There are 200 million fewer women online than men, a gender gap that could grow to 350 million if action is not taken, the U.N.’s Broadband Commission announced.
A report from the UN agency released ahead of this week’s general assembly meeting found the inequality, found mainly in the developing world, where “high-status” items such as computers are often reserved for men. In sub-Saharan Africa, for example, the report’s authors estimate that there are only half the number of women connected as men.
“This important new report reveals a worrying ‘gender gap’ in access,” said Hamadoun I. Touré, secretary-general of a U.N. telecommunications group and co-vice chair of the Broadband Commission. “We need to make sure that all people – and most crucially today’s younger generation – have equitable access to [information and communication technologies].

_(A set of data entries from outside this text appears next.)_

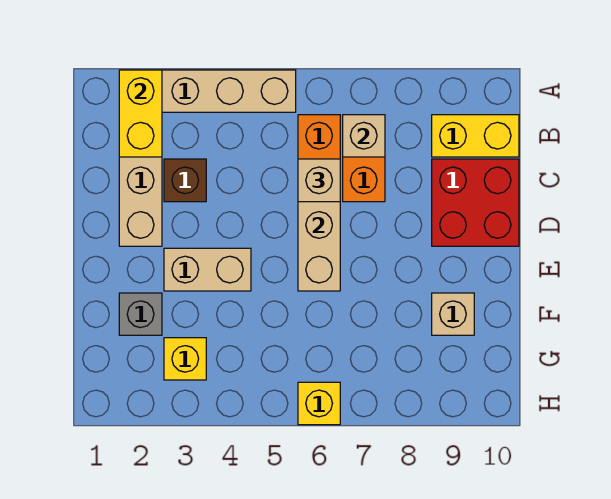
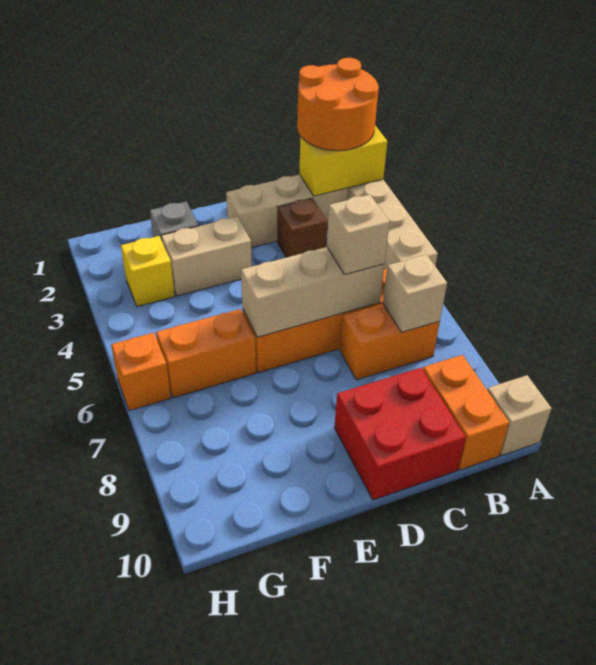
none -> orange round brick A1:B2 level 3
yellow brick B9:B10 level 1 -> orange brick B9:B10 level 1
tan brick E3:E4 level 1 -> tan brick E3:F3 level 1
none -> orange brick F6:G6 level 1
tan brick F9 level 1 -> tan brick A10 level 1
yellow brick H6 level 1 -> orange brick H6 level 1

“I believe it is in the interest of every government to urgently strive to redress this imbalance.”
According to the report, titled “Doubling Digital Opportunities: Enhancing the Inclusion of Women and Girls in the Information Society,” women are coming online later and more slowly than men around the globe. Of the world’s 2.8 billion Internet users, 1.3 billion are women, compared with 1.5 billion men.

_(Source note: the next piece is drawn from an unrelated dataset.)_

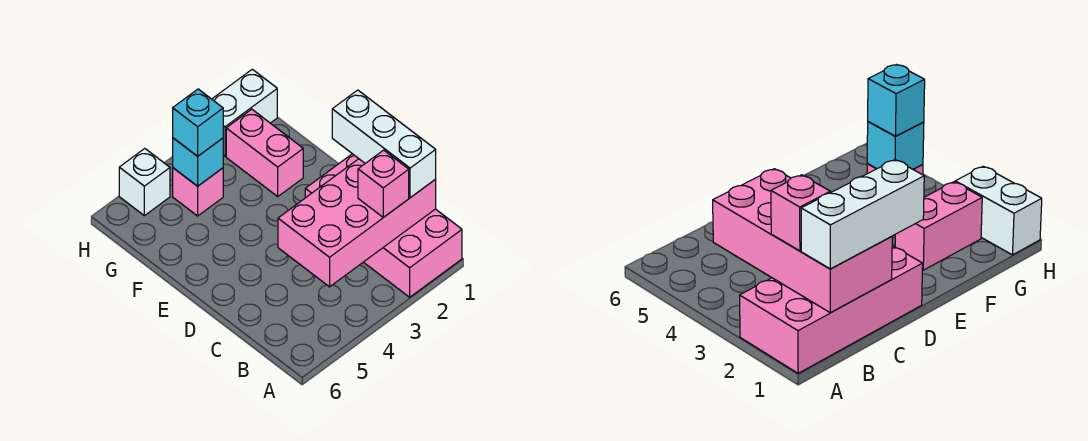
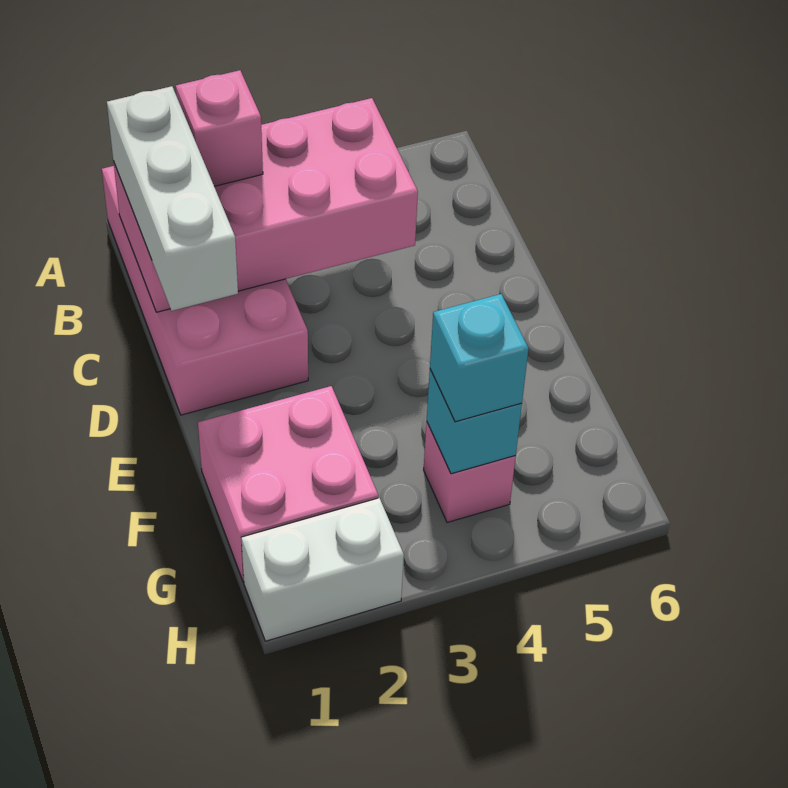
pink brick F2:G2 level 1 -> pink brick F1:G2 level 1
white brick H5 level 1 -> none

Bringing women and girls online in less developed nations could boost worldwide economies as much as $18 billion, it said.
“This new report provides an overview of opportunities for advancing women’s empowerment, gender equality and inclusion in an era of rapid technological transformation,” said Helen Clark, Administrator of the United Nations Development Program. “This report shows ways in which we can further advance the sustainable development agenda by promoting the use of new technologies in support of gender equality and women’s empowerment.”